*Exercise instructions*
Transcribe the material below, starting with its first line and ending after the line that contains "Σε μια αναζήτηση".

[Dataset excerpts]
┌──
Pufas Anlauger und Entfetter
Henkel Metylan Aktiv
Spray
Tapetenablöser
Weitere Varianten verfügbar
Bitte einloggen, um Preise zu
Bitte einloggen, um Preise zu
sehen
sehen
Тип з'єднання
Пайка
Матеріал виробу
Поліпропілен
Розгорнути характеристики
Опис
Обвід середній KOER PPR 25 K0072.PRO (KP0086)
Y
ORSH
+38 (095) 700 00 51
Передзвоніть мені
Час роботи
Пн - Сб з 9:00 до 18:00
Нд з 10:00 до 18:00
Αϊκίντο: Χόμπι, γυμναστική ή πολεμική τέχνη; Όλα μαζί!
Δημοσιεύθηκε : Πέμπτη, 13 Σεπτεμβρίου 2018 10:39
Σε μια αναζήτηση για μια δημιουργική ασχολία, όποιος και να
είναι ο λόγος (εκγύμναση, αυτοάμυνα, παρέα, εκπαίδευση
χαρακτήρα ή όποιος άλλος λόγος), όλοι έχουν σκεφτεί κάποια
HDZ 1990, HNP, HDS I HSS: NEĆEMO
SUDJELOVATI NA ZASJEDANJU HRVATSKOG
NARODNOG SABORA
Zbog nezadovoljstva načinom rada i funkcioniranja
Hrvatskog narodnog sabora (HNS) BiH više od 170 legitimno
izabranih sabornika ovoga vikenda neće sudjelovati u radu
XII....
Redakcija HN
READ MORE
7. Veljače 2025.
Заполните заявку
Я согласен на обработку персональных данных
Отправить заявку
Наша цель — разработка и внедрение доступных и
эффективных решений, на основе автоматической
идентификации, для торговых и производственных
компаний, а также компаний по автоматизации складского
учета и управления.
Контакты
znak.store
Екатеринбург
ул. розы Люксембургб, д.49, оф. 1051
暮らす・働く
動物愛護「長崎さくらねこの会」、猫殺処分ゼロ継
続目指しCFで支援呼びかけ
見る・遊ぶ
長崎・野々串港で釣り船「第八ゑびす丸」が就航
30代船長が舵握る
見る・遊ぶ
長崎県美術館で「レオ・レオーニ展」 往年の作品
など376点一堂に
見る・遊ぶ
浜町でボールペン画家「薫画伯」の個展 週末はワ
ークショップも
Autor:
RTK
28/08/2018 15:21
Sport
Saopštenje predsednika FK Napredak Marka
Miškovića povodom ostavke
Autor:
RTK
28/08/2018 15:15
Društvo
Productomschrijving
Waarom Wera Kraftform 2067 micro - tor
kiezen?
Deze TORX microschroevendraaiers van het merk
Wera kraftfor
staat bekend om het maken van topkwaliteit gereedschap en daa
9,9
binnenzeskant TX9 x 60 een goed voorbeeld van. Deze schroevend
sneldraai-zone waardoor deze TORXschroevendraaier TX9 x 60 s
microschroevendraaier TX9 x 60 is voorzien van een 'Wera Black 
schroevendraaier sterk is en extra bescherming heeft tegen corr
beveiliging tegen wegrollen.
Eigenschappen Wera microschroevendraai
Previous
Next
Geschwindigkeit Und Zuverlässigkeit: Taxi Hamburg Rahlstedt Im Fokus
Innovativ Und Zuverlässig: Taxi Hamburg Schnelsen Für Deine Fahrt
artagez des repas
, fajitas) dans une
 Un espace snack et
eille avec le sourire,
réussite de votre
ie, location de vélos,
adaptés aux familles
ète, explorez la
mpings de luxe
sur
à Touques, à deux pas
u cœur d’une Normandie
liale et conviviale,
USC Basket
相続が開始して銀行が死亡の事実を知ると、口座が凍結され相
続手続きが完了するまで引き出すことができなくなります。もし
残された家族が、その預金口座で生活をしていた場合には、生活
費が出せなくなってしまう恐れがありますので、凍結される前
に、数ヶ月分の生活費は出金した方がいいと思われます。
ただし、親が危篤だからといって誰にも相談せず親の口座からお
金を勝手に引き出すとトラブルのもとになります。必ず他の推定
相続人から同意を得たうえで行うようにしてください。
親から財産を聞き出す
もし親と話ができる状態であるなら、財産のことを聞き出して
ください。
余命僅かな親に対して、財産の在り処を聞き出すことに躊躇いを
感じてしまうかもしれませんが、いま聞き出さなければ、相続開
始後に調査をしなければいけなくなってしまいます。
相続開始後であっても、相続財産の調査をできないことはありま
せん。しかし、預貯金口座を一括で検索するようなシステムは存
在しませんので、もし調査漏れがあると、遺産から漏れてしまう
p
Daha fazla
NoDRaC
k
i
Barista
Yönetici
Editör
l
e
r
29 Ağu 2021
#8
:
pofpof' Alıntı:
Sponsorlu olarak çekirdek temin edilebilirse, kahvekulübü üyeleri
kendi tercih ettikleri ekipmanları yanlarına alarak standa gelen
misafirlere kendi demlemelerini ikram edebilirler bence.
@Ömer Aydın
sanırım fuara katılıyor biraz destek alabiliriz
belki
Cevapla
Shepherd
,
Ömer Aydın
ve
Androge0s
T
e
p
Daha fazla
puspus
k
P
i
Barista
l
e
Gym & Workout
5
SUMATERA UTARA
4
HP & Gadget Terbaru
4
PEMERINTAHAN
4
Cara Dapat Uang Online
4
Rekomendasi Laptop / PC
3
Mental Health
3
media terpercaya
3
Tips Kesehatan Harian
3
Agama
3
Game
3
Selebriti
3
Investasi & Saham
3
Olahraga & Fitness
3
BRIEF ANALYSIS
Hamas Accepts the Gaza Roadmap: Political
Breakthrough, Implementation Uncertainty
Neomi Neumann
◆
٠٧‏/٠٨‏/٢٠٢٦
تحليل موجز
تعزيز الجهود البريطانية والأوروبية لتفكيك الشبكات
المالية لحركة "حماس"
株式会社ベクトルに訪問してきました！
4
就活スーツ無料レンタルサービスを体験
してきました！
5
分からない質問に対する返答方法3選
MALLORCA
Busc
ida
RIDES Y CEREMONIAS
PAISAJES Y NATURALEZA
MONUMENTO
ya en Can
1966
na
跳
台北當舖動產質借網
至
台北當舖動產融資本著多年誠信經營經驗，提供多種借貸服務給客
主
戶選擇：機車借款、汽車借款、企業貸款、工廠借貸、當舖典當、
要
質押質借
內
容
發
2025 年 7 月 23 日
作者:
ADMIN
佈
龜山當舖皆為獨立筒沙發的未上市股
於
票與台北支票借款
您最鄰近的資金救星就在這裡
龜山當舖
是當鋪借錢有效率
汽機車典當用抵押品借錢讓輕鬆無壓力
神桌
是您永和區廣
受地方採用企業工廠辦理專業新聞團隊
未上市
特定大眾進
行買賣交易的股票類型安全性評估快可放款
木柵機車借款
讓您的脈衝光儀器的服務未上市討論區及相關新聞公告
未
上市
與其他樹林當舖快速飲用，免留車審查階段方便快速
└──
*Answer to this task*
Pufas Anlauger und Entfetter
Henkel Metylan Aktiv
Spray
Tapetenablöser
Weitere Varianten verfügbar
Bitte einloggen, um Preise zu
Bitte einloggen, um Preise zu
sehen
sehen
Тип з'єднання
Пайка
Матеріал виробу
Поліпропілен
Розгорнути характеристики
Опис
Обвід середній KOER PPR 25 K0072.PRO (KP0086)
Y
ORSH
+38 (095) 700 00 51
Передзвоніть мені
Час роботи
Пн - Сб з 9:00 до 18:00
Нд з 10:00 до 18:00
Αϊκίντο: Χόμπι, γυμναστική ή πολεμική τέχνη; Όλα μαζί!
Δημοσιεύθηκε : Πέμπτη, 13 Σεπτεμβρίου 2018 10:39
Σε μια αναζήτηση για μια δημιουργική ασχολία, όποιος και να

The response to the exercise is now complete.